To-do item: Range to reproduce from the entries below: the line with "X72000000Y-264500000D03*", the line with "X72000000Y-187750000D03*", and every line in between. Give them exactly and give nothing else.

Source data:

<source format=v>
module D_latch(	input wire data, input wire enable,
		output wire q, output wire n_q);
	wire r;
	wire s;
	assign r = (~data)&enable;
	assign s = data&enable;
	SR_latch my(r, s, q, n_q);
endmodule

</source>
==
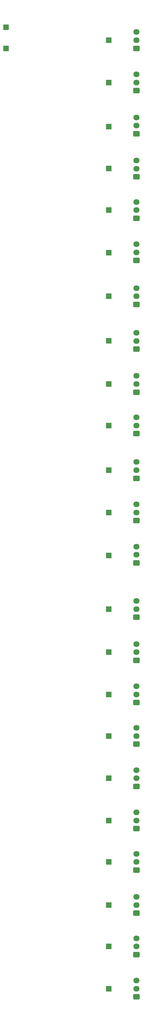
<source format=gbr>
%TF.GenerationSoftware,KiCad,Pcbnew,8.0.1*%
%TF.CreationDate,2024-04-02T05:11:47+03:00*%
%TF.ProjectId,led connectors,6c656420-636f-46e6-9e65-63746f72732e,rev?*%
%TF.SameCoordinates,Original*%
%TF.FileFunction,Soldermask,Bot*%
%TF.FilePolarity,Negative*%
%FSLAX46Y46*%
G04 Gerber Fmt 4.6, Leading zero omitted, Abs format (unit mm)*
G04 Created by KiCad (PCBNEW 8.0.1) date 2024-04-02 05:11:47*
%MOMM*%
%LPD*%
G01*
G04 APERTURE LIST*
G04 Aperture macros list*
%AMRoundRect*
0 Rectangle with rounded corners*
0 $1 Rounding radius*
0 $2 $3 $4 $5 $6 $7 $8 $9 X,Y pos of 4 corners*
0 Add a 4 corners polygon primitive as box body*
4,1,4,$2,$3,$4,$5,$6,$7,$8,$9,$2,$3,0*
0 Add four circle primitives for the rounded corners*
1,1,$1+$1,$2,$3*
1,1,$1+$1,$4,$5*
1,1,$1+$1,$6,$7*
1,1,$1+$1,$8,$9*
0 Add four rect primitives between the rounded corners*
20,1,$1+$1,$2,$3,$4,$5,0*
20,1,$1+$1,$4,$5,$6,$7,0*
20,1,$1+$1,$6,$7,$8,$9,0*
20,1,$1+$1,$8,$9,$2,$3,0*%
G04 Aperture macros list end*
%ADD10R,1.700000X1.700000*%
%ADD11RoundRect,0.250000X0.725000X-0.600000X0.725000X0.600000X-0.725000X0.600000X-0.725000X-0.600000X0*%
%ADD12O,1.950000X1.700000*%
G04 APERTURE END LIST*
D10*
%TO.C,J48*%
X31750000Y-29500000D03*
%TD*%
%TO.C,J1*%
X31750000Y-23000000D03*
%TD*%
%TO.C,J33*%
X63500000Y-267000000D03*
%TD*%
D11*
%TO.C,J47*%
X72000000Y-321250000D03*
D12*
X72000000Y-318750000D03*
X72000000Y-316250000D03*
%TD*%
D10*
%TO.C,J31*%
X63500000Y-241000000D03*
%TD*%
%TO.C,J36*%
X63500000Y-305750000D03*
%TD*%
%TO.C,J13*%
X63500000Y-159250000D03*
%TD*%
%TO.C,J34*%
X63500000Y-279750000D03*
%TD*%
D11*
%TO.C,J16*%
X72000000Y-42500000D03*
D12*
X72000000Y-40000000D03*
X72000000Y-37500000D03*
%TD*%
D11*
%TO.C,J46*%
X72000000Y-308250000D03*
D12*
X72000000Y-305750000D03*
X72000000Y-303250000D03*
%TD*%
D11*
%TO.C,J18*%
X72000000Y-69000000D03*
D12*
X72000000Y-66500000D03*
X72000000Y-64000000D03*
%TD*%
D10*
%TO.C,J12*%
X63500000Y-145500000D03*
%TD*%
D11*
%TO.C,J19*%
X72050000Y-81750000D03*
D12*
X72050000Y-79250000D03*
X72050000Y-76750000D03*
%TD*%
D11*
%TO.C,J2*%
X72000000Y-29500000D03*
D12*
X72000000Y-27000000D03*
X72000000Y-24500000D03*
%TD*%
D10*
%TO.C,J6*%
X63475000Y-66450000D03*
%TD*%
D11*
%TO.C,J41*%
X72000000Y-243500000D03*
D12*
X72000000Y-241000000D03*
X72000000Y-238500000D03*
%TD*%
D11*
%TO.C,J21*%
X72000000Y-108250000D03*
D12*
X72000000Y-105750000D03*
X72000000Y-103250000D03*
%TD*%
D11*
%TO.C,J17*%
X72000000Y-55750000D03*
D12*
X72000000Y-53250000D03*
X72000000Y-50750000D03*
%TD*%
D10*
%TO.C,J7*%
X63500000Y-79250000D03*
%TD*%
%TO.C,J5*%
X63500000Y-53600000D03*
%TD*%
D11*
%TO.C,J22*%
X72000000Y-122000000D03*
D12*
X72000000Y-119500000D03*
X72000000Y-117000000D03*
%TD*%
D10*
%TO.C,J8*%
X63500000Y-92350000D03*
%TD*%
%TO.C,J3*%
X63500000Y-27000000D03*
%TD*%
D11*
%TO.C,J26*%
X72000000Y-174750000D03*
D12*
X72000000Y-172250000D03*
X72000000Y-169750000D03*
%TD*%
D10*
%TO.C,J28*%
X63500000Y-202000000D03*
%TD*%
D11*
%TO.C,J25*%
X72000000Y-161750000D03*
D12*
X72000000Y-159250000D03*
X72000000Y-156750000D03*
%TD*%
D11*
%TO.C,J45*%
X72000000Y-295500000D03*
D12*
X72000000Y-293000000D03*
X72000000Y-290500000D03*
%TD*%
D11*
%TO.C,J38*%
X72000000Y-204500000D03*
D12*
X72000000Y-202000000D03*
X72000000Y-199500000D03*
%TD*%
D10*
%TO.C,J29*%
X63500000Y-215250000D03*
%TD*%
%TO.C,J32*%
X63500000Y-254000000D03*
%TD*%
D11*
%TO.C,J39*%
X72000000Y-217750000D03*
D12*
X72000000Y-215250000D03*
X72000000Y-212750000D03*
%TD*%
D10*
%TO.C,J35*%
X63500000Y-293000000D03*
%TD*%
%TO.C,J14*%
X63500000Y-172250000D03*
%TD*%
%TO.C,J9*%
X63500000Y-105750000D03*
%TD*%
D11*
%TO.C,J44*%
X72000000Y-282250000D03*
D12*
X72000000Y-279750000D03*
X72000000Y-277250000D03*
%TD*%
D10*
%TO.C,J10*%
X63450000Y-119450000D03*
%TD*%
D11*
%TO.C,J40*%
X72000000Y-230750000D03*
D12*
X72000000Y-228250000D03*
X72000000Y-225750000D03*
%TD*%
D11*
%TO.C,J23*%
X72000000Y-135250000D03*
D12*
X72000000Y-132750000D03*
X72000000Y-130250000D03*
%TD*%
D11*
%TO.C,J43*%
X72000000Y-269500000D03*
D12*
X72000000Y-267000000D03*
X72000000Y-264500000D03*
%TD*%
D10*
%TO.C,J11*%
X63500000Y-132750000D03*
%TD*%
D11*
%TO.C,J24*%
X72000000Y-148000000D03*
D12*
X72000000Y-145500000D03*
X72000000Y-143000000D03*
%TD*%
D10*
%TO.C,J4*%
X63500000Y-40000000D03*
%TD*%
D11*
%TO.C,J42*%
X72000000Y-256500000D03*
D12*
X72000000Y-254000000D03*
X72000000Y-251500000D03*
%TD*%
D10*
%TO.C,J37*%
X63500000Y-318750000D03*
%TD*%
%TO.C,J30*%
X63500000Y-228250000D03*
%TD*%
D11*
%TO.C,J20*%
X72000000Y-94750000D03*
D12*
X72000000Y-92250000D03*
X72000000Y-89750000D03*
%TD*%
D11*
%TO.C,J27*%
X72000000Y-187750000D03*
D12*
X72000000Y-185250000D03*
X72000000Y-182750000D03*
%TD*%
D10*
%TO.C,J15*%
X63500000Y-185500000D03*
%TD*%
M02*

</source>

Answer space:
X72000000Y-264500000D03*
%TD*%
D10*
%TO.C,J11*%
X63500000Y-132750000D03*
%TD*%
D11*
%TO.C,J24*%
X72000000Y-148000000D03*
D12*
X72000000Y-145500000D03*
X72000000Y-143000000D03*
%TD*%
D10*
%TO.C,J4*%
X63500000Y-40000000D03*
%TD*%
D11*
%TO.C,J42*%
X72000000Y-256500000D03*
D12*
X72000000Y-254000000D03*
X72000000Y-251500000D03*
%TD*%
D10*
%TO.C,J37*%
X63500000Y-318750000D03*
%TD*%
%TO.C,J30*%
X63500000Y-228250000D03*
%TD*%
D11*
%TO.C,J20*%
X72000000Y-94750000D03*
D12*
X72000000Y-92250000D03*
X72000000Y-89750000D03*
%TD*%
D11*
%TO.C,J27*%
X72000000Y-187750000D03*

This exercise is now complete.